Los grises
del atardecer alargaban las sombras, diluyendo las formas, borrando los
contornos, amortajando el horizonte de sedas violáceas: sudario de nubes
cubriendo el sol que agonizaba en la lejanía del horizonte.
Weis Mary observando el prodigio miraba
asociándolo con escenas vividas en los últimos días: acontecimientos signados
por la tragedia que habían sumergido su alma –y con ella su existencia; su
ahora incierto futuro- en un caos.
En la mente
se reproducía sin orden ni contexto fiel de espacio-tiempo, el dramático
instante en que acaeció el fallecimiento de su esposo, el velorio –tan
doloroso-, y el entierro de sus restos
–otra tragedia tremendamente desgarradora y apocalíptica. Aún no comprendía,
habiendo transcurrido una semana ya, de dónde había sacado tanto valor para
soportar tanta desazón.
Pero la vida
siempre continuaba. Siempre continúa. Pese al dolor... ¡pese a todo! Incluso, a
la muerte misma.
Vestida
completamente de luto, lo que, según la costumbre, significaba estar ataviada
de negro de pies a cabeza, se retiró de la ventana, desentendiéndose del
horizonte y su hechizo.
Suspiró
profundamente y sentó, acongojada, junto a la cocina a leña. Era invierno y
hacía frío. Un frío tan intenso que le parecía helaba también el alma.
El hondo
silencio se deshizo bruscamente con la llegada de su cuñado que ingresó a la
vivienda sin preámbulos: apenas golpeando la puerta y sin esperar que le
abrieran o le permitieran ingresar, sentándose a la mesa, enfrente de la
anciana. Quizás los ruidos que producía no eran excesivos, tampoco grosera la
actitud, pero en el marco de casi beática serenidad en que se desarrollaban,
semejaban un cataclismo.
Luego de un
breve, difícil y tenso intercambio de palabras, la conversación ancló en el
tema central de la reunión: las diez vacas que el cuñado debía restituirle.

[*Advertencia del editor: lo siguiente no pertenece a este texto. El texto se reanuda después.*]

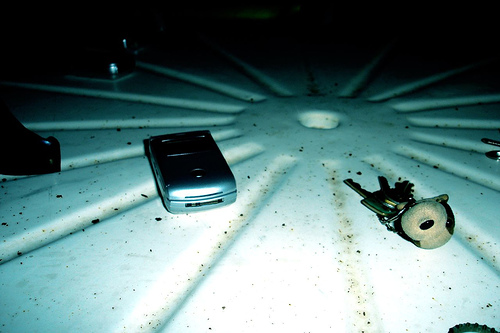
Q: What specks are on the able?
A: Dirt.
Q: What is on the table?
A: Cell phone.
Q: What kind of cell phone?
A: Flip phone.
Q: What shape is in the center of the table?
A: Circle.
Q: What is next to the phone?
A: Keys.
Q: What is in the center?
A: Flat ring.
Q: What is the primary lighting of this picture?
A: Dark.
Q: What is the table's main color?
A: White.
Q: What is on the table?
A: A phone.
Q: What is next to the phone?
A: A keychain.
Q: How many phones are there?
A: One.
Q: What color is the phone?
A: Silver.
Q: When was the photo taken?
A: Night time.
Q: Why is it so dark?
A: Lights are off.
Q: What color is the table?
A: White.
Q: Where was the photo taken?
A: In a house.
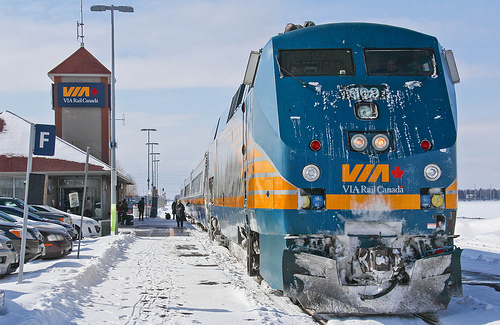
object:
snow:
[104, 252, 215, 321]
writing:
[341, 161, 408, 196]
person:
[135, 196, 147, 221]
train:
[175, 20, 464, 322]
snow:
[316, 79, 429, 104]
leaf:
[390, 164, 404, 181]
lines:
[323, 195, 422, 209]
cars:
[29, 203, 102, 238]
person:
[171, 199, 187, 230]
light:
[308, 136, 322, 153]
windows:
[275, 46, 356, 81]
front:
[266, 44, 455, 193]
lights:
[88, 2, 138, 20]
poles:
[88, 3, 139, 241]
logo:
[61, 86, 98, 98]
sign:
[58, 83, 107, 108]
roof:
[47, 44, 114, 80]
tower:
[46, 43, 119, 172]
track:
[123, 253, 201, 324]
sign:
[32, 123, 56, 159]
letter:
[38, 130, 49, 151]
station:
[0, 0, 135, 242]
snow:
[0, 106, 110, 168]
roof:
[0, 108, 134, 182]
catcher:
[287, 225, 463, 317]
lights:
[348, 135, 368, 152]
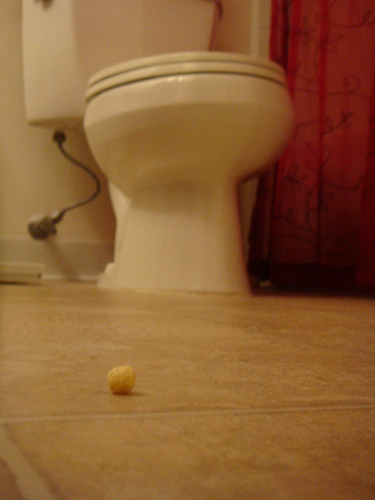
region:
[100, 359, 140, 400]
A singular cear corn puff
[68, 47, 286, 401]
A piece of cereal resting on the floor in front of a toilet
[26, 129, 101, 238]
Water intake hose for a toilet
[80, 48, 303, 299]
Bottom portion of a white toilet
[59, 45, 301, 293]
Bottom half of a white toilet as seen from the floor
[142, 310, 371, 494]
An area of tan linoleum flooring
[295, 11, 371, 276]
Part of a red embroidered shower curtain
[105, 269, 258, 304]
Caulking aroung the base of a toilet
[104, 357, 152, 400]
A piece of cereal and its shadow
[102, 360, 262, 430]
A piece of corn cereal on the floor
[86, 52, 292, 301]
Cream colored toilet seat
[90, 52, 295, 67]
Cream colored toilet lead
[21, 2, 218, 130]
Cream colored toilet tank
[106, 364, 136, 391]
Yellow ball on floor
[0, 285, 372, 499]
Brown colored toilet floor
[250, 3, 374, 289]
Red colored curtain in toilet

Diez cabezas de ganado que Weiss Mary y
su marido en alguna ocasión criaron en una estancia donde hacía dos tres años
trabajaron y, habiendo sido despedidos, y no teniendo lugar donde conservarlas
y alimentarlas, habían, acuerdo mediante, trasladado a los campos de su cuñado,
quien se responsabilizó de las mismas. Fallecido el marido, ésta creyó oportuno
venderlas para hacerse de dinero en efectivo para pagar unas deudas, entre
ellas, las que ocasionó el funeral.
Con una
mirada penetrante, pretendiendo dar a entender que no aceptaría ningún
comentario ni queja, el cuñado explicó de manera autoritaria y elocuente:
-Gott, Mary, todas las vacas murieron a causa de una
peste!
-¡¿Las
diez?!, exclamó Weiss Mary sorprendida
mientras sentía en el pecho que una amarga sensación de dolor e impotencia le
oprimía el corazón.
Su cuñado
permaneció impávido, mirándola fijamente. Apenas si pestañó.
-Bueno, ¡está
bien!, alcanzó a murmurar Weiss Mary con
voz trémula, próxima al llanto. E invocando el conjuro de un deseo, surgido
desde lo más profundo de su ser, balbuceó: ¡Con ese dinero obtenido con la
venta de las vacas podés comprarte hoy o mañana tu ataúd! Al tiempo que le
acercó la mano cerrada a la cara de su cuñado, con el dedo pulgar entre los
dedos índice y medio.
Afuera había
oscurecido. La noche anunciaba una tormenta que ya se vislumbraba en el
horizonte, donde se dibujaban intermitentemente los espectrales garabatos de
algún que otro rayo.
Dentro de la
casa, Weiss Mary y su cuñado se despedían fríamente, sin mediar palabra.
Desde ese
momento, la anciana consideraría a su cuñado fallecido el mismo día que su
esposo. Nunca más volverían a hablarse... ¡y todo por diez vacas locas!